### INSTRUCTION A
Please update the lines of the collected data rows, starting with the first line and going on through the line with "usuarios comparten sus", by replacing "Bombinhas" with "Porto Belo" and leaving everything else unchanged. Give back only those lines.

### TEXT UNDER STUDY

* * *

LEGAL COMMITTEE COMPLETES REVIEW OF PROPOSED GUIDELINES ON ISSUES RELATING TO RESERVATIONS TO TREATIES
Press Release GA/L/3193 |
Fifty-sixth General Assembly
Sixth Committee
20th and 21st Meetings (AM & PM)
LEGAL COMMITTEE COMPLETES REVIEW OF PROPOSED GUIDELINES
ON ISSUES RELATING TO RESERVATIONS TO TREATIES
Issues relating to Reservations to Treaties -- such as their formulations, interpretative declarations and the role of the depositary -- dominated discussions today as the Sixth Committee, at two meetings, wound up its examination of guidelines on the topic, prepared by the International Law Commission.
The Commission adopted 12 guidelines on the topic at its fifty-third session earlier this year, and referred 13 others to its drafting committee. The draft guidelines established the principle of the obligation of confirmation of reservation formulated when a treaty was being signed. The obligation had become part of positive international law.
The representatives of Mali, France, Poland and Guatemala spoke during this morning’s deliberations. Speaking this afternoon were the representatives of Hungary, Greece and Israel.
The International Law Commission Special Rapporteur for Reservations to Treaties, Alain Pellete, also addressed the Committee this afternoon.
The Committee will meet again at 3 p.m. tomorrow, Wednesday, 7 November, to take up further topics in the report of the International Law Commission’s report, including Diplomatic protection, Unilateral Acts of States and other decisions and conclusions adopted by the Commission.
Background
The Sixth Committee (Legal) met this morning to continue consideration of the report of the International Law Commission on its latest session, with special focus on Reservations to Treaties.
The Commission adopted 12 guidelines on the topic at its fifty-third session (2001) and referred 13 others to its drafting committee. The Chairman of the Commission, Peter Kabatsi, introduced the subject yesterday afternoon.
Statements
SALIFOU FOMBA (Mali) said that reservations to treaties constituted an important mechanism for the broad and consensus participation of States in the international legal system. The Guide to Practice proposed by the International Law Commission would be invaluable, in particular for small States. He agreed with the guide's retention of the distinction between simple interpretative declarations and conditional interpretative declarations. He noted the Commission’s conclusion at this stage that conditional interpretative declarations be subjected to the same legal regime as reservations themselves. Thus, the Commission would not then include specific instructions for those declarations. Stressing the importance of research on State practice in the use of those declarations, he said States and organizations should be required to provide information as soon as possible to the Commission. Mali intended to do so presently.

* * *

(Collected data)
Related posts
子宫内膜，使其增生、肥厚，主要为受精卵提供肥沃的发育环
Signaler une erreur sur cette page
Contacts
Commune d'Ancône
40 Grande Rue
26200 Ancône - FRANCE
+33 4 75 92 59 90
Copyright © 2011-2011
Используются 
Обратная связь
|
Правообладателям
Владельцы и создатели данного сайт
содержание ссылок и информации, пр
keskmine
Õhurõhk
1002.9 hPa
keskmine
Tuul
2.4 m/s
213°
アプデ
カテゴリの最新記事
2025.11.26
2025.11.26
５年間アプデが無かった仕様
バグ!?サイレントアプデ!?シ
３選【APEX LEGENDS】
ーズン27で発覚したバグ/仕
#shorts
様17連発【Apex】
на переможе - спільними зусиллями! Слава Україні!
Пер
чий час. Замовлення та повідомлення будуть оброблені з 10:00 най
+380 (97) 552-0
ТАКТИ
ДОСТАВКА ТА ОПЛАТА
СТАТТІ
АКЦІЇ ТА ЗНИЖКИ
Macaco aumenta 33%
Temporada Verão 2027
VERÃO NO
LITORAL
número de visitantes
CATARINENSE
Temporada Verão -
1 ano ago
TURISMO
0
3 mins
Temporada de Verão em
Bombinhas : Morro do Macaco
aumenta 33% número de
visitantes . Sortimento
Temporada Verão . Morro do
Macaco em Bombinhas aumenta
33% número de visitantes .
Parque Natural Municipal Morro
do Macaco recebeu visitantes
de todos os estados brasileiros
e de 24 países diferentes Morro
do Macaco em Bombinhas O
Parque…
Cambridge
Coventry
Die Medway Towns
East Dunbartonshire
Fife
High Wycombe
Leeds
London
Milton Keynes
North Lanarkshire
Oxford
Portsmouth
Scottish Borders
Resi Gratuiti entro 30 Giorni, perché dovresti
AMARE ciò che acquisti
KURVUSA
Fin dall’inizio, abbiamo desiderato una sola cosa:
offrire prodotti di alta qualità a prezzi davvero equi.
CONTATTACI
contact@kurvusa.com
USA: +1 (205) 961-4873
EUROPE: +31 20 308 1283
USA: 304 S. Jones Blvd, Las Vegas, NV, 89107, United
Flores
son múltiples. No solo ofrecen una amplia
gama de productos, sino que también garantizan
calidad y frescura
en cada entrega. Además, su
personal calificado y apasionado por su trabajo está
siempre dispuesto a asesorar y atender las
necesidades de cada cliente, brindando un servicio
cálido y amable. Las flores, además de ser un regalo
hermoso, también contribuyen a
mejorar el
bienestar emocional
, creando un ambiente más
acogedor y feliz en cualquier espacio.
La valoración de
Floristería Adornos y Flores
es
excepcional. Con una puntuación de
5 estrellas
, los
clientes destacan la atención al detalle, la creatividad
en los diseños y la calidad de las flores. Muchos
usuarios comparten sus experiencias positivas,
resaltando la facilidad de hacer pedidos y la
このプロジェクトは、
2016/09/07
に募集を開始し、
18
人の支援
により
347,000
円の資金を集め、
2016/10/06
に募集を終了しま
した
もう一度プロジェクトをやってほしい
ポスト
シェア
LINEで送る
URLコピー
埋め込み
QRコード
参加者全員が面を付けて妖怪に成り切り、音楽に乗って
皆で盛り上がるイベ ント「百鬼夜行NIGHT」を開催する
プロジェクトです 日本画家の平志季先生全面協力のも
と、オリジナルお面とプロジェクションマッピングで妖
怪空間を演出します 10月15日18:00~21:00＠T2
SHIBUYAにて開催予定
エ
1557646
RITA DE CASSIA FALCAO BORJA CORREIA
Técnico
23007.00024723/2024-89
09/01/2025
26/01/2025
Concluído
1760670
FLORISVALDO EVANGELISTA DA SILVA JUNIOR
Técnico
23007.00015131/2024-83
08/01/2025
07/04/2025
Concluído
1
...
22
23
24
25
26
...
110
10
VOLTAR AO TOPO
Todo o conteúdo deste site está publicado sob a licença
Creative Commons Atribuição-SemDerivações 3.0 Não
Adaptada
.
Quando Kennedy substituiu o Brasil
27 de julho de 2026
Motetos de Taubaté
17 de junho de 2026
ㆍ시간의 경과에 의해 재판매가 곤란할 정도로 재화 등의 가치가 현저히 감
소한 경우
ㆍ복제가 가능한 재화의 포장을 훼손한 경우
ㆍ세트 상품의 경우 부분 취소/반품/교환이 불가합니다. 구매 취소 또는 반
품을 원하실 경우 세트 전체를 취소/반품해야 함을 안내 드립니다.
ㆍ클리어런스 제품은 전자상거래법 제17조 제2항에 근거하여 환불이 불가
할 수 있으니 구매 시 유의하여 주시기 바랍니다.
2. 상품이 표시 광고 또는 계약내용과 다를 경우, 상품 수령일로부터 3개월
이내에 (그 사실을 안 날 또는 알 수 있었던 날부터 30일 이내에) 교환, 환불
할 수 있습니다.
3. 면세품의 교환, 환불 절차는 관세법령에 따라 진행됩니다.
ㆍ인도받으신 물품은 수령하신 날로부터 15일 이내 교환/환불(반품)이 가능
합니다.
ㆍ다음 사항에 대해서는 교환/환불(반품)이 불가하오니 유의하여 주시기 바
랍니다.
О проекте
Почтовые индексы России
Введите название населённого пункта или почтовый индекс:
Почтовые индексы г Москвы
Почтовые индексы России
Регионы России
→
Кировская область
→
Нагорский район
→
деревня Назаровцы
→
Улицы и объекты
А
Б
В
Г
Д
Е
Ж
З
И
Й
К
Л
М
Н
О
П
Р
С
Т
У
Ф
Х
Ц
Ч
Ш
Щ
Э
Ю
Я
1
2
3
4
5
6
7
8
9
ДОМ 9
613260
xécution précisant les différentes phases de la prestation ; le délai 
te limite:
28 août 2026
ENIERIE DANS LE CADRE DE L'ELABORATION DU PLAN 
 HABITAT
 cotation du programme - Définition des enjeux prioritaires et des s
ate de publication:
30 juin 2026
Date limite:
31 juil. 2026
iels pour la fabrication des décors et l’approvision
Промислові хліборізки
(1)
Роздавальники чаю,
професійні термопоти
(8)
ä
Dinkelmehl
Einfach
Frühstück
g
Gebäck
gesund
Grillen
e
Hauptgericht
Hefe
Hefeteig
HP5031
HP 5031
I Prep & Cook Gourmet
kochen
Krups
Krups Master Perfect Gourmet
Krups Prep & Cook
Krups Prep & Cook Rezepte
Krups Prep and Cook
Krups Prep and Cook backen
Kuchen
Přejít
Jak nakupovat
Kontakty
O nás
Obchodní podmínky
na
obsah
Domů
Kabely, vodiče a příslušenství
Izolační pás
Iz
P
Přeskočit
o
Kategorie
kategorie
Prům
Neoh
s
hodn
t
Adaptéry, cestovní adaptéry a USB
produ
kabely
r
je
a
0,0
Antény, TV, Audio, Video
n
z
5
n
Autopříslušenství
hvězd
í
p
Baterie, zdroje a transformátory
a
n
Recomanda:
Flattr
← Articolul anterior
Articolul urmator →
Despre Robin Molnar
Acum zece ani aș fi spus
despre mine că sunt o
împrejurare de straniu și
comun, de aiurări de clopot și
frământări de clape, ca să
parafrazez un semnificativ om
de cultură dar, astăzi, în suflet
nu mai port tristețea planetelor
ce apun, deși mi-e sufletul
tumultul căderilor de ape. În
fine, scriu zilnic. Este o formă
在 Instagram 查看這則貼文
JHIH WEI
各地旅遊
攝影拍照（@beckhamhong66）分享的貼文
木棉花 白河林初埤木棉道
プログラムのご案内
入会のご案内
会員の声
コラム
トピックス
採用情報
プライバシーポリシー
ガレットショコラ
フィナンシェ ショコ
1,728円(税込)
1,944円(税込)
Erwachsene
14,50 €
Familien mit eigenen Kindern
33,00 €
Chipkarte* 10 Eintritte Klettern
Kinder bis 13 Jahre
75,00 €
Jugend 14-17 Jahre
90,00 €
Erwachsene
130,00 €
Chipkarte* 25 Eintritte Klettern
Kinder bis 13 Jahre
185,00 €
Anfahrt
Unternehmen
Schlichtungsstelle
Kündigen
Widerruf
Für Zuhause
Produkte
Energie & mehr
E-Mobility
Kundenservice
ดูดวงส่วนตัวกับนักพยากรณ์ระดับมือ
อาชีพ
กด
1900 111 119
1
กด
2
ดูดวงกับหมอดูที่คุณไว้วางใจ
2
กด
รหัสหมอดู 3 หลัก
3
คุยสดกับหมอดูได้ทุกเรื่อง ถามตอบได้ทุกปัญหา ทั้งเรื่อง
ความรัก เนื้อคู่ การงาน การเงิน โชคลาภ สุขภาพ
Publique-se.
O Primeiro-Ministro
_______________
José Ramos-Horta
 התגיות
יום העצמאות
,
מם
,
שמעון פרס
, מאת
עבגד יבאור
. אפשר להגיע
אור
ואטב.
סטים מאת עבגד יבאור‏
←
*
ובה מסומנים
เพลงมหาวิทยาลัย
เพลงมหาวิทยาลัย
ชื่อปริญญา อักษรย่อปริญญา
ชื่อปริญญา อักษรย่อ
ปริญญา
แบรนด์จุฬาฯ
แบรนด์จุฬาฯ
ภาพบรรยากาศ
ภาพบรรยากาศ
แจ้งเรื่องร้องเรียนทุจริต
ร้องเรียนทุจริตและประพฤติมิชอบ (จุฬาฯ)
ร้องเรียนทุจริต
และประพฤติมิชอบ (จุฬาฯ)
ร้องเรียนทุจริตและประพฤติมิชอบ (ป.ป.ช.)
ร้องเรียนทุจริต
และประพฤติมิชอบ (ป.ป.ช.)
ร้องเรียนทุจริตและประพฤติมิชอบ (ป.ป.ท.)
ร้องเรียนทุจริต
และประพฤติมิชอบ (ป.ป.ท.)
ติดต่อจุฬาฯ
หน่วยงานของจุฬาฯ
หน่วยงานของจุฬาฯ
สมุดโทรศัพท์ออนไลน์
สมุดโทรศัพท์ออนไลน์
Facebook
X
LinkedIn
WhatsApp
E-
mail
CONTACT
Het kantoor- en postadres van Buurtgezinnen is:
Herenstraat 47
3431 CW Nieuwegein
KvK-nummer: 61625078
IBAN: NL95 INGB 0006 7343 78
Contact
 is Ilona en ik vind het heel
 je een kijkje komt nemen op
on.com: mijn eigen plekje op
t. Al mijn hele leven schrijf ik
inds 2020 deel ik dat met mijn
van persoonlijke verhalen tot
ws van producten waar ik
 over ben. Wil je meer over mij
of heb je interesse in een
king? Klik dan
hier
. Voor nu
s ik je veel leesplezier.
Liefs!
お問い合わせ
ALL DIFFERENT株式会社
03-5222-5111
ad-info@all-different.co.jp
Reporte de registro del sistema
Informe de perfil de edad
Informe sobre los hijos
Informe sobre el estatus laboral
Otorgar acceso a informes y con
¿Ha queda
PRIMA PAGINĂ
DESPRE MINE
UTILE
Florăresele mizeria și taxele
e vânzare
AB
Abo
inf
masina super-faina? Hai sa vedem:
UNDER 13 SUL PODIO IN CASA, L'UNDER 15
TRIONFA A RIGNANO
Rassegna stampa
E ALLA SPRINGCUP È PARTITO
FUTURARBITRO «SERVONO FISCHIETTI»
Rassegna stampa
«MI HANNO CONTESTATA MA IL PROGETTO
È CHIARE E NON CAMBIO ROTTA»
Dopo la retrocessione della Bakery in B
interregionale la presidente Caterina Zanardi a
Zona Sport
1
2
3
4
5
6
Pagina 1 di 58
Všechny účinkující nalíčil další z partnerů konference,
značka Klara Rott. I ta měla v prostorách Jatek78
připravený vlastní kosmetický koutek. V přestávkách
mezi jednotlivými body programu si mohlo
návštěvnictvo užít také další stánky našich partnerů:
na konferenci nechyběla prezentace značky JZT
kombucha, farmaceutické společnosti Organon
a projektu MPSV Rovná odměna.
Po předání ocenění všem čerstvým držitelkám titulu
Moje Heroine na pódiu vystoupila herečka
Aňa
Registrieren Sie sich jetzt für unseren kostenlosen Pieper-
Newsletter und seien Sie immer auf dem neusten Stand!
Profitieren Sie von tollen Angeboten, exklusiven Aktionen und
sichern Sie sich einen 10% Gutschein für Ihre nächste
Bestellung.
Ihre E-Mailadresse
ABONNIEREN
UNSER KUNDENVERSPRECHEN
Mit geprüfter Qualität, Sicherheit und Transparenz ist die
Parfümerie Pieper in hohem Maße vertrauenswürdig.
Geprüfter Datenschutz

* * *

### INSTRUCTION B
Answer these questions from the press release on reservations to treaties:
(i) How many guidelines on the topic did the Commission adopt at its fifty-third session?
(ii) Who is the International Law Commission Special Rapporteur for Reservations to Treaties?
(iii) Which country did Salifou Fomba represent?

### ANSWER A
Related posts
子宫内膜，使其增生、肥厚，主要为受精卵提供肥沃的发育环
Signaler une erreur sur cette page
Contacts
Commune d'Ancône
40 Grande Rue
26200 Ancône - FRANCE
+33 4 75 92 59 90
Copyright © 2011-2011
Используются 
Обратная связь
|
Правообладателям
Владельцы и создатели данного сайт
содержание ссылок и информации, пр
keskmine
Õhurõhk
1002.9 hPa
keskmine
Tuul
2.4 m/s
213°
アプデ
カテゴリの最新記事
2025.11.26
2025.11.26
５年間アプデが無かった仕様
バグ!?サイレントアプデ!?シ
３選【APEX LEGENDS】
ーズン27で発覚したバグ/仕
#shorts
様17連発【Apex】
на переможе - спільними зусиллями! Слава Україні!
Пер
чий час. Замовлення та повідомлення будуть оброблені з 10:00 най
+380 (97) 552-0
ТАКТИ
ДОСТАВКА ТА ОПЛАТА
СТАТТІ
АКЦІЇ ТА ЗНИЖКИ
Macaco aumenta 33%
Temporada Verão 2027
VERÃO NO
LITORAL
número de visitantes
CATARINENSE
Temporada Verão -
1 ano ago
TURISMO
0
3 mins
Temporada de Verão em
Porto Belo : Morro do Macaco
aumenta 33% número de
visitantes . Sortimento
Temporada Verão . Morro do
Macaco em Porto Belo aumenta
33% número de visitantes .
Parque Natural Municipal Morro
do Macaco recebeu visitantes
de todos os estados brasileiros
e de 24 países diferentes Morro
do Macaco em Porto Belo O
Parque…
Cambridge
Coventry
Die Medway Towns
East Dunbartonshire
Fife
High Wycombe
Leeds
London
Milton Keynes
North Lanarkshire
Oxford
Portsmouth
Scottish Borders
Resi Gratuiti entro 30 Giorni, perché dovresti
AMARE ciò che acquisti
KURVUSA
Fin dall’inizio, abbiamo desiderato una sola cosa:
offrire prodotti di alta qualità a prezzi davvero equi.
CONTATTACI
contact@kurvusa.com
USA: +1 (205) 961-4873
EUROPE: +31 20 308 1283
USA: 304 S. Jones Blvd, Las Vegas, NV, 89107, United
Flores
son múltiples. No solo ofrecen una amplia
gama de productos, sino que también garantizan
calidad y frescura
en cada entrega. Además, su
personal calificado y apasionado por su trabajo está
siempre dispuesto a asesorar y atender las
necesidades de cada cliente, brindando un servicio
cálido y amable. Las flores, además de ser un regalo
hermoso, también contribuyen a
mejorar el
bienestar emocional
, creando un ambiente más
acogedor y feliz en cualquier espacio.
La valoración de
Floristería Adornos y Flores
es
excepcional. Con una puntuación de
5 estrellas
, los
clientes destacan la atención al detalle, la creatividad
en los diseños y la calidad de las flores. Muchos
usuarios comparten sus experiencias positivas,

### ANSWER B
(i) 12
(ii) Alain Pellete
(iii) Mali